I know it, the reaper came, hovered and left. I stood between the worlds for months after a collapse with a second serious infection, 5 life saving and crippling surgeries on top of the 9 I’d already had and a second round of months of a cocktail of life saving, gut wrenching, antibiotics and hallucinogenic pain killers left me in serious doubt as to whether I was still meant to be here.

But here I am… still feeling ‘out of place’ and on borrowed time. Pain is a constant reminder and fatigue is always pulling at the back of my eyes and keeping the handbrake on my body. Everything has to be done slowly and carefully, teaching me ‘mindfulness’ in a most unexpected way, death always feels like it could it come with the next breath.

But this is not bad. It gives me perspective and vision that was not available to me before. Other people have a ‘bucket list’ when on borrowed time and try to fit everything into whatever time they have left, frantically running round like headless chickens trying to be distracted from their future demise having lost all perspective due to fear. I’m lucky because a lifetime of meditation and study allows me to sit in the ‘Tao’ and to see my finite life from an infinite mind.

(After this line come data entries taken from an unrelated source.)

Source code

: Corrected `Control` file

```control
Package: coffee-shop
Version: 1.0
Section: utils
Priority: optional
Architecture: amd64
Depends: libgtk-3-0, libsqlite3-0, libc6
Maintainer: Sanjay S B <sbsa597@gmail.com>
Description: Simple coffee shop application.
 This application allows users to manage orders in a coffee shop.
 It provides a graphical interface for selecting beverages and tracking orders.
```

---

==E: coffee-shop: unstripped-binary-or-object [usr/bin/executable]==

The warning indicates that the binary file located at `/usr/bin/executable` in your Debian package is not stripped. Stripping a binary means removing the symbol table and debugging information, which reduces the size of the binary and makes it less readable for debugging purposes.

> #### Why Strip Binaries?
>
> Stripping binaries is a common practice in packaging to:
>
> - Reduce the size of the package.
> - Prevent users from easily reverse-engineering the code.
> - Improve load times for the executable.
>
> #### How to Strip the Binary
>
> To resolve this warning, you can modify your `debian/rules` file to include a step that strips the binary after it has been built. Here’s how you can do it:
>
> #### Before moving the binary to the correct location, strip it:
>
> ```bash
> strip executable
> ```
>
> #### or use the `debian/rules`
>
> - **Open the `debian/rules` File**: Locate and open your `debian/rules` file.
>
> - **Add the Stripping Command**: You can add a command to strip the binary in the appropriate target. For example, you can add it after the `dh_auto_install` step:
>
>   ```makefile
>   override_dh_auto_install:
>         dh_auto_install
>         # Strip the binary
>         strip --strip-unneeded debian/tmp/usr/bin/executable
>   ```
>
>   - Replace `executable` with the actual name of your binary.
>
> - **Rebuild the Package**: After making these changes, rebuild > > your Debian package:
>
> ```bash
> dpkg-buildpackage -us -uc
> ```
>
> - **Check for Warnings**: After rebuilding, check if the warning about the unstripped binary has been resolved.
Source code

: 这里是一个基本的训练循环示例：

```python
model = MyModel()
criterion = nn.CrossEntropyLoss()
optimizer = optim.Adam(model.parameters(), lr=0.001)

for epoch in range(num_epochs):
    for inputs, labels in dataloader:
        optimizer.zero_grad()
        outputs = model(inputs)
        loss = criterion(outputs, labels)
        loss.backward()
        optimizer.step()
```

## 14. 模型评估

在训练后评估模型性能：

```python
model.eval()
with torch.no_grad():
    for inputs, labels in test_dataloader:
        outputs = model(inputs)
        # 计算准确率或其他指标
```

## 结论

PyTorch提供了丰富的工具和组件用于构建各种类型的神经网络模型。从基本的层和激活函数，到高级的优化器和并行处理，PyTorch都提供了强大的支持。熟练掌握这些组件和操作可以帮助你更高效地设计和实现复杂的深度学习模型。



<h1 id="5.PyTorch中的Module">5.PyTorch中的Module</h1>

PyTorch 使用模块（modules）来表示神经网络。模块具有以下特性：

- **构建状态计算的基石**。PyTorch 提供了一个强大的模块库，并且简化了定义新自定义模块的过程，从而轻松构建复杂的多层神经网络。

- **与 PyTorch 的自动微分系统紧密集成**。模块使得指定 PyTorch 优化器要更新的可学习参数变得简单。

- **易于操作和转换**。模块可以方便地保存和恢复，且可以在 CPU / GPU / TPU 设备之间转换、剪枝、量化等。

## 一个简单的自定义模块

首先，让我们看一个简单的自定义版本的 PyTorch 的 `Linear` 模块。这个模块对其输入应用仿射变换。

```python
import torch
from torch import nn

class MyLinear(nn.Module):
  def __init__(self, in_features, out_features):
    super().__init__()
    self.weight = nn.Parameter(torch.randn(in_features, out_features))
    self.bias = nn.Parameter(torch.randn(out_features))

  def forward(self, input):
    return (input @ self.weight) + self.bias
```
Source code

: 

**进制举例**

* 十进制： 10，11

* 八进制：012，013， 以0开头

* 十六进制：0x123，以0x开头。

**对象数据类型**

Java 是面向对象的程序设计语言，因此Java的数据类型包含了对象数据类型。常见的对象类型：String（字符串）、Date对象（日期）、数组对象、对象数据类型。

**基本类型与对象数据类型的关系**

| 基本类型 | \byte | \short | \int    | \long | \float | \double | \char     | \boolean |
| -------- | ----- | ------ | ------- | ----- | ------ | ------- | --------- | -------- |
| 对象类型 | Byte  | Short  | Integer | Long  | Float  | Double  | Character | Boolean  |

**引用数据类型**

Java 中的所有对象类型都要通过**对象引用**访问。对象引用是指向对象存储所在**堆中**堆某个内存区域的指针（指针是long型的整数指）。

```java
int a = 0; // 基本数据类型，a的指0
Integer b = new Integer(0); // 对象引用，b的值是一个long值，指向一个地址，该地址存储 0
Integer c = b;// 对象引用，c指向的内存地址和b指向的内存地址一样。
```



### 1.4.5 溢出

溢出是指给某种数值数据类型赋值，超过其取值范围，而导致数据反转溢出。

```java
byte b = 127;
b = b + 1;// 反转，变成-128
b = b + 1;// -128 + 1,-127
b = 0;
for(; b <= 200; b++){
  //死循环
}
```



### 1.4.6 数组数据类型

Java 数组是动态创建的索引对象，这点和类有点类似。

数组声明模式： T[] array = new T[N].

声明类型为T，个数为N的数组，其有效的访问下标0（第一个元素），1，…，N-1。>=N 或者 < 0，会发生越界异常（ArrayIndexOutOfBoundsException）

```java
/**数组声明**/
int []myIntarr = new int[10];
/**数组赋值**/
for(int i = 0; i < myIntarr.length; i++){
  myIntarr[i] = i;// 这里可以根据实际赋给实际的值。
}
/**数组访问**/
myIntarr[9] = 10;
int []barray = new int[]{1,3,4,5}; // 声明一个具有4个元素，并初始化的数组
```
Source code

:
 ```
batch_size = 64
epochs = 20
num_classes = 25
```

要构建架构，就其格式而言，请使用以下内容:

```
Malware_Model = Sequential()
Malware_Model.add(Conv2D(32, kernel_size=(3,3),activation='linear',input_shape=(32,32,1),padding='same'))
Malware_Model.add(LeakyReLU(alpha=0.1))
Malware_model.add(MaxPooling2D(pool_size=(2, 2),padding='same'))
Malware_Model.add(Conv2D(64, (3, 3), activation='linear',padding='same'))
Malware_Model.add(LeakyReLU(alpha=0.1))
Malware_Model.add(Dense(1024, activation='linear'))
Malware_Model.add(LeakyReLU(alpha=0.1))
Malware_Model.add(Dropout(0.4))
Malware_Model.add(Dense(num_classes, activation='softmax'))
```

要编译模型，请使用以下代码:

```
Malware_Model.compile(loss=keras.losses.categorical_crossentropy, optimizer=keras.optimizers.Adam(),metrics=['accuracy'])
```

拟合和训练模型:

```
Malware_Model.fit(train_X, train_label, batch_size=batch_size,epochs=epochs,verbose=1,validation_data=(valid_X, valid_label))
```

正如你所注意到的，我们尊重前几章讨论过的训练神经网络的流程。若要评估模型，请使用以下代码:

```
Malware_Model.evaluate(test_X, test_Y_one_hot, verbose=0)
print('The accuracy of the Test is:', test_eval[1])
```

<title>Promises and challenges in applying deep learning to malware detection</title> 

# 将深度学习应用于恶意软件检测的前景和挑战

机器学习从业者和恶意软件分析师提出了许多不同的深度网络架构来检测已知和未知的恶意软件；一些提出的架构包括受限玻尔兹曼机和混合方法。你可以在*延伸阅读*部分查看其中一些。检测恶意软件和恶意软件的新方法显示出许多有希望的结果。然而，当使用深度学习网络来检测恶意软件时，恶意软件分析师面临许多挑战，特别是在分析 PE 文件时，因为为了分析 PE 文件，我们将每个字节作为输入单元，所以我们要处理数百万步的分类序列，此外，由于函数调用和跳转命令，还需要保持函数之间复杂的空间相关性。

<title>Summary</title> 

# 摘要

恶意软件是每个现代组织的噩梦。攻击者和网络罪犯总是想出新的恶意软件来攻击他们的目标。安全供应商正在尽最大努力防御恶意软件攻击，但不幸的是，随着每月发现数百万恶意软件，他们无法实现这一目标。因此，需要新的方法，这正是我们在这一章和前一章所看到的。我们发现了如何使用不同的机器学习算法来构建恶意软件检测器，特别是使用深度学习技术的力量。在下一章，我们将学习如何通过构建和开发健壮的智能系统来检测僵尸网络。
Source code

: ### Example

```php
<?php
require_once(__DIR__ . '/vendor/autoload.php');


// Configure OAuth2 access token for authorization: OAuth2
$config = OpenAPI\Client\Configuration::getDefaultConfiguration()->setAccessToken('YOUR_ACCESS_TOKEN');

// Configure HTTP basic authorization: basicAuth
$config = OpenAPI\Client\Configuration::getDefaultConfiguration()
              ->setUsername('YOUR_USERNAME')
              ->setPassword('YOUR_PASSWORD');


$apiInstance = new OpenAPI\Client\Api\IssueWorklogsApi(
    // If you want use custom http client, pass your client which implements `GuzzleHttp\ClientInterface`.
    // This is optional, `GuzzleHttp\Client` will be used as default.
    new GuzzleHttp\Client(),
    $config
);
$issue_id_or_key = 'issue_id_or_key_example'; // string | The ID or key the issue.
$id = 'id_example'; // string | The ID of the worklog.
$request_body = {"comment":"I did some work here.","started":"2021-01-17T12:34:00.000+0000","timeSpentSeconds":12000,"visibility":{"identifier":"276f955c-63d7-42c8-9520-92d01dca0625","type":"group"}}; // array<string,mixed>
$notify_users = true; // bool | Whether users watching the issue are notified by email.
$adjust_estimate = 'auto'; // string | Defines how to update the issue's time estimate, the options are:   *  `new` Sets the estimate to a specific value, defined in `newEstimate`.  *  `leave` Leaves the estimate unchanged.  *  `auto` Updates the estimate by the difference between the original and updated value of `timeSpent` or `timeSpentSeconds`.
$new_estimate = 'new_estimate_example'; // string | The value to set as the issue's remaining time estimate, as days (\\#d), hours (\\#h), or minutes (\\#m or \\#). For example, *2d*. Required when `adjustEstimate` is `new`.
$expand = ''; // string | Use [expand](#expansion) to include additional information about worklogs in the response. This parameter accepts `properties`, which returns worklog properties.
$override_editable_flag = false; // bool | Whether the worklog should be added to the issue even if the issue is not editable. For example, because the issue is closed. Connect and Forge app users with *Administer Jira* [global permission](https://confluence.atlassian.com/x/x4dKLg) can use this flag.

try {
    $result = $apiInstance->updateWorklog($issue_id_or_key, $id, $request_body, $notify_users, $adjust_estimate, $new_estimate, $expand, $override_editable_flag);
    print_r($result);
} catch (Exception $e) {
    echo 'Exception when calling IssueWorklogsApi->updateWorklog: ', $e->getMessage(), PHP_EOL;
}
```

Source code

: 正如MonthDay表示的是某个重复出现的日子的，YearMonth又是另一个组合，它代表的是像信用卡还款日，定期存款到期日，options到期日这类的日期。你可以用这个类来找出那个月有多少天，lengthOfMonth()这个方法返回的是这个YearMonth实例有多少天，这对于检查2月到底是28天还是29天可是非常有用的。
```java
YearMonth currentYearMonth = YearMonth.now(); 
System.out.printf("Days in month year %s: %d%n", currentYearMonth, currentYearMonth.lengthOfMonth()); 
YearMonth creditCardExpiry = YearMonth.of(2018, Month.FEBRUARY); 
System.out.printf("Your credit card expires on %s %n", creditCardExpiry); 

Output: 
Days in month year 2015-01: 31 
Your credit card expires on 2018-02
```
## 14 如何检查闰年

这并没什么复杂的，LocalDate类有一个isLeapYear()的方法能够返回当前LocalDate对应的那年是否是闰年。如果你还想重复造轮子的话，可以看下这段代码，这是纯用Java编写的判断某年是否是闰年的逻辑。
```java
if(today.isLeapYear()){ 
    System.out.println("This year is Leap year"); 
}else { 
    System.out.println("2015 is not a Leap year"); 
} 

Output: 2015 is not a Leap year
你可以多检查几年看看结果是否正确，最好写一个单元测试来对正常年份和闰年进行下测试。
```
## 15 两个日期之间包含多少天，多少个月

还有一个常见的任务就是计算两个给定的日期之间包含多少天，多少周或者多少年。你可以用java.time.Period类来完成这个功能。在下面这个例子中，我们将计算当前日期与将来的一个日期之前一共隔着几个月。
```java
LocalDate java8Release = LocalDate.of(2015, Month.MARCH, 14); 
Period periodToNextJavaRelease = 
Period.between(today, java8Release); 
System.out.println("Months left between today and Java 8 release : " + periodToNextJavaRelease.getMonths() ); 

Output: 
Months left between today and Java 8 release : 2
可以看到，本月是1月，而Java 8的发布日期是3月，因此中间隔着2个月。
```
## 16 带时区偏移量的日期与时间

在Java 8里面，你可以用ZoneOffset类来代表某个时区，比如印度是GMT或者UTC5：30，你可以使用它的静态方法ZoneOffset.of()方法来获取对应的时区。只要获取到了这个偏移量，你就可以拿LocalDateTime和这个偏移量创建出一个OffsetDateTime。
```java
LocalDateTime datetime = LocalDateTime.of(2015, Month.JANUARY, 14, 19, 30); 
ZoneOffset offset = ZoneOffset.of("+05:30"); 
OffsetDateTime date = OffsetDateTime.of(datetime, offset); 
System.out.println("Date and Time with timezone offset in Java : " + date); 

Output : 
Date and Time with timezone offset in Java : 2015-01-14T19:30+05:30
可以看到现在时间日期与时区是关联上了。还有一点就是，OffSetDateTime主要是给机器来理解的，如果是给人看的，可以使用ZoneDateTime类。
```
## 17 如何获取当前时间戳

What is important? It’s important to be ‘at ease’ with what and who you are and what part you have to play in this theatre of life. You are born out of this world and not into it. You are a part of everything in this theatre and have always been here in one way or another since the ‘big bang’.

My disability slows me down, this makes me pay attention to everything I rushed past before, ‘paying attention’ to everything, time, places, things, people, their characteristics, actions, words and this opens doors that I never saw before. Sitting still and in constant pain allows me to find that ‘place of refuge’ in my mind where the infinite me that holds all wisdom exists and pain is put into perspective.

I stopped contacting people that didn’t contact me and I let them go. I stopped talking to people that only contacted me when I was ‘useful’ and I let them go. I stopped taking part in the circus of ego feeding, back slapping events that only fed the negativity of needing to be an accepted part of it and fear of being excluded.  I stopped worrying about people, things and places because everything eventually turns to dust, all matter is impermanent. I learned that sometimes anxiety, depression, pain and suffering just arises, but it will pass if you let it be and don’t hang your hat on it. Nothing belongs to me – it’s all transitory.

If I smile with my face I immediately feel better, if I smile from the heart, I feel content and at peace, ‘letting go’ is the capacity to just watch everything as it passes, pay it attention but see it for what it is. If you know the names of your demons, they can’t touch you. Helping people is better than harming them, allowing them to be what they are, without imposing your wishes on them creates a healthy relationship. Building bridges is better than blowing them up, food parcels work better than bombs, inclusion works better than exclusion, ‘spreading the load’ in society makes ‘being human’ turn into humankind.

I don’t need to go anywhere, I don’t need to do anything, I don’t need to become anything, on the contrary, the best me is when I let go of all that desire and then intelligently engage with life from the right perspective and let it all happen naturally.

The more you stir the pot, the more trouble you create, the more you try to ‘make your mark’ and impose yourself and your views over others, the more they will reject you. When you create harmony in yourself, when you spread that into your environment, when you support all the building bricks of life on this planet – then you’ve really got the right perspective.